# Costco beef round tip?



## mummel (May 28, 2015)

Doing more research on the Costco meats.  Do you guys know what part this is?  Any good for smoking?  It weighed 13lbs at $4 / lb.  Was round shaped chunk of red meat.  It looked delicious.  Found this pic.  Any ideas?













Pepper+Steak+6-3-2012+Start+in+Package.jpg



__ mummel
__ May 28, 2015


----------



## mummel (May 28, 2015)

Found this!













Beef.jpg



__ mummel
__ May 28, 2015


----------



## oldschoolbbq (May 28, 2015)

Comes from the area of the pointer is in of Mummel's q-view .


----------



## mummel (Jun 15, 2015)

Bump!  Has anyone done this piece before.  Whats the best method?  Do you slice it like roast beef?


----------



## jbills5 (Jun 15, 2015)

mummel said:


> Bump!  Has anyone done this piece before.  Whats the best method?  Do you slice it like roast beef?

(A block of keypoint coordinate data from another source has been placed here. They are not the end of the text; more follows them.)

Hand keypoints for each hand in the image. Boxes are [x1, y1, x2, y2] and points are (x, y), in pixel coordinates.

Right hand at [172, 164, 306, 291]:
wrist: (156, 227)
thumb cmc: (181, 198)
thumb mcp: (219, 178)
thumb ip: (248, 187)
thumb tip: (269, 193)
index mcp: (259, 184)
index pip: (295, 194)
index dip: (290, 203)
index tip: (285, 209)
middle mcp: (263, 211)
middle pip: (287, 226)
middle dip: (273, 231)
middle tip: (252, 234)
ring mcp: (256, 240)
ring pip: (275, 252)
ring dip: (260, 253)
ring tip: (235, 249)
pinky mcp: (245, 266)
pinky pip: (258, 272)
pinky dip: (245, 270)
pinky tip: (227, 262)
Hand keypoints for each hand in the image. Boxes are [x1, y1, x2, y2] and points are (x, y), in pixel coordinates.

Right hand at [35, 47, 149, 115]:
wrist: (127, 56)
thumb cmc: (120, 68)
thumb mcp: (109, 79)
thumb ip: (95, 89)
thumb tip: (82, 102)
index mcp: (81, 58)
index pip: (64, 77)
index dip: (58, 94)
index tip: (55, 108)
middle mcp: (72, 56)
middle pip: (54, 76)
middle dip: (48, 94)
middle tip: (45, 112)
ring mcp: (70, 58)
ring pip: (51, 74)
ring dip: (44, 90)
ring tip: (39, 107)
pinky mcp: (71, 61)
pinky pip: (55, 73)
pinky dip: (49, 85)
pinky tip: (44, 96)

Yes, cook to med rare and slice thing for pit beef sandwiches.


----------



## demosthenes9 (Jun 19, 2015)

Yep.  It's a whole Sirloin Tip which comes from the round primal.   As Jbills said, smoke low and slow to mid rare, about 135 degrees and slice thinly for sandwiches.  You can also slice a bit thicker and serve as roast beef like you would get at a carving station.

Alternatively, you could section it out and make two rolled Tip roasts and cut the remainder into some breakfast steaks.

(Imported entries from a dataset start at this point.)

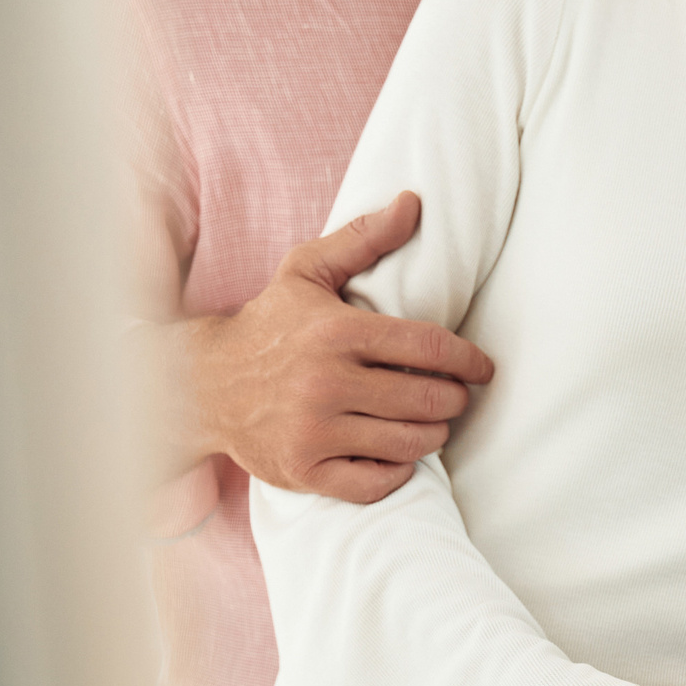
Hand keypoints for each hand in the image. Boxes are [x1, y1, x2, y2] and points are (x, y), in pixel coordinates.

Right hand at [159, 191, 493, 501]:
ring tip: (432, 423)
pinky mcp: (304, 469)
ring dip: (433, 434)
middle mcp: (326, 382)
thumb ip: (363, 238)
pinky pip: (375, 483)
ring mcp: (314, 430)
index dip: (469, 361)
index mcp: (337, 331)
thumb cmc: (268, 325)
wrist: (202, 383)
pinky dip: (397, 472)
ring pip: (409, 443)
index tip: (484, 369)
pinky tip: (397, 455)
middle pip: (428, 399)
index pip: (429, 348)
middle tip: (456, 397)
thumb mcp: (307, 272)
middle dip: (455, 400)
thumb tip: (413, 202)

There's a couple of reasons for going through the extra work.  As explained in the video, there's some parts of the tip that's best to remove before cooking.  Gristle, silver skin, glands, etc.   

Secondly, the whole tip is made up of several muscles, each with a different grain.   If you cook whole and just start slicing, part of what you cut will be against the grain but other parts will be with the grain.  If you break it down into individual roasts, you can slice all of it against the grain, making it all more tender.


----------



## dirtsailor2003 (Jun 20, 2015)

We do one a month for sandwiches. As mentioned low and slow to get a good smoke on it. I prefer to use a mix of cherry and pecan. I run the smoker around 180, and take the roast to 135. If you plan on having some right away make sure to still foil and rest for 30-45 minutes before slicing. This is also a good opportunity to make Chef JJ's smokey Au Jus and have French dip sandwees!
http://www.smokingmeatforums.com/a/chef-jimmyjs-smokey-au-jus


----------



## mummel (Jun 22, 2015)

I found these again for $3.50 / lb.  I got to try one sometime.  Need more smokes under my belt though.


----------



## mummel (Jun 26, 2015)

If I had a meat slicer, is this the right type of meat to cut up into steaks?  Isnt this london broil?


----------